How the cookie Crumbles.( intro to TayB)


shit has def. not been going well  -_---. yeah i know, not a good way to start off my first blog but eh, shit is crazyy. well maybe i should start by introducing myself before i get to the goodies. The name is Shauntay Aka ms. Dulce Marie Pepper.Mos.def. Bond (inny) lol
I live in bedstuy brooklyn, bedstuy Fly woot woot and i attend Brooklyn College academy, Home of the snakes and slides aka the biggest fashion show eh sureeee, the place where everyone talks about everyone , but no one fights because of fear of suspension but bka the softest school in brookyn...yeah thats how it be. 

I am currently Single, not really looking for Mr. right, occupied by Mr. right now. I hate drama, and i love to be in love, even when the lover doesn't necessarily love me back... love is my specialty, shopping is my drug (x_x). My biggest loves in life is the niece and nephew.
the younger one name is Shamya, and my nephew name is Shamar. I lovee them!

Ok so back to the bullshit. this is my last year in high school and im in the process of choosing schools and shit. idkk where i wanna go but im looking at pratt for liberal arts, binghamton, old westbury or purchase. this shit is sooo stressful. and to add on to that i currently want something, or shall i say someone, soooo bad. he says that we are just friends but that does not satisfy me. how can u say u love some one but then say that uu dot want to be with them? since when is that apart of love? eh iono. 
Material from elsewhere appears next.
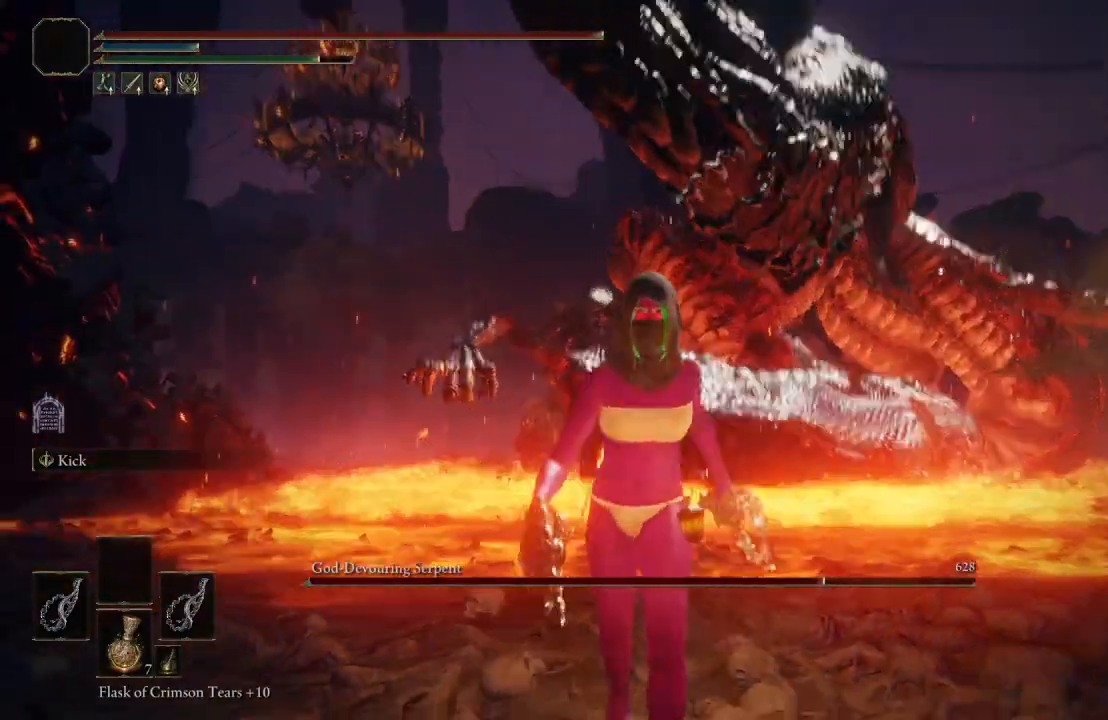
{"buttons": [], "left_stick": "down", "right_stick": "center", "events": [[133, "right_stick", "center"]]}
but on that note heres another note (derived from my face book note) lol toodles, later days hehe
“Have you ever been in love? Horrible isn't it? It makes you so vulnerable. It opens your chest and it opens up your heart and it means that someone can get inside you and mess you up. You build up all these defenses, you build up a whole suit of armor, so that nothing can hurt you, then one stupid person, no different from any other stupid person, wanders into your stupid life...You give them a piece of you. They didn't ask for it. They did something dumb one day, like kiss you or smile at you, and then your life isn't your own anymore. Love takes hostages. It gets inside you. It eats you out and leaves you crying in the darkness, so simple a phrase like 'maybe we should be just friends' turns into a glass splinter working its way into your heart. It hurts. Not just in the imagination. Not just in the mind. It's a soul-hurt, a real gets-inside-you-and-rips-you-apart pain. I hate love.”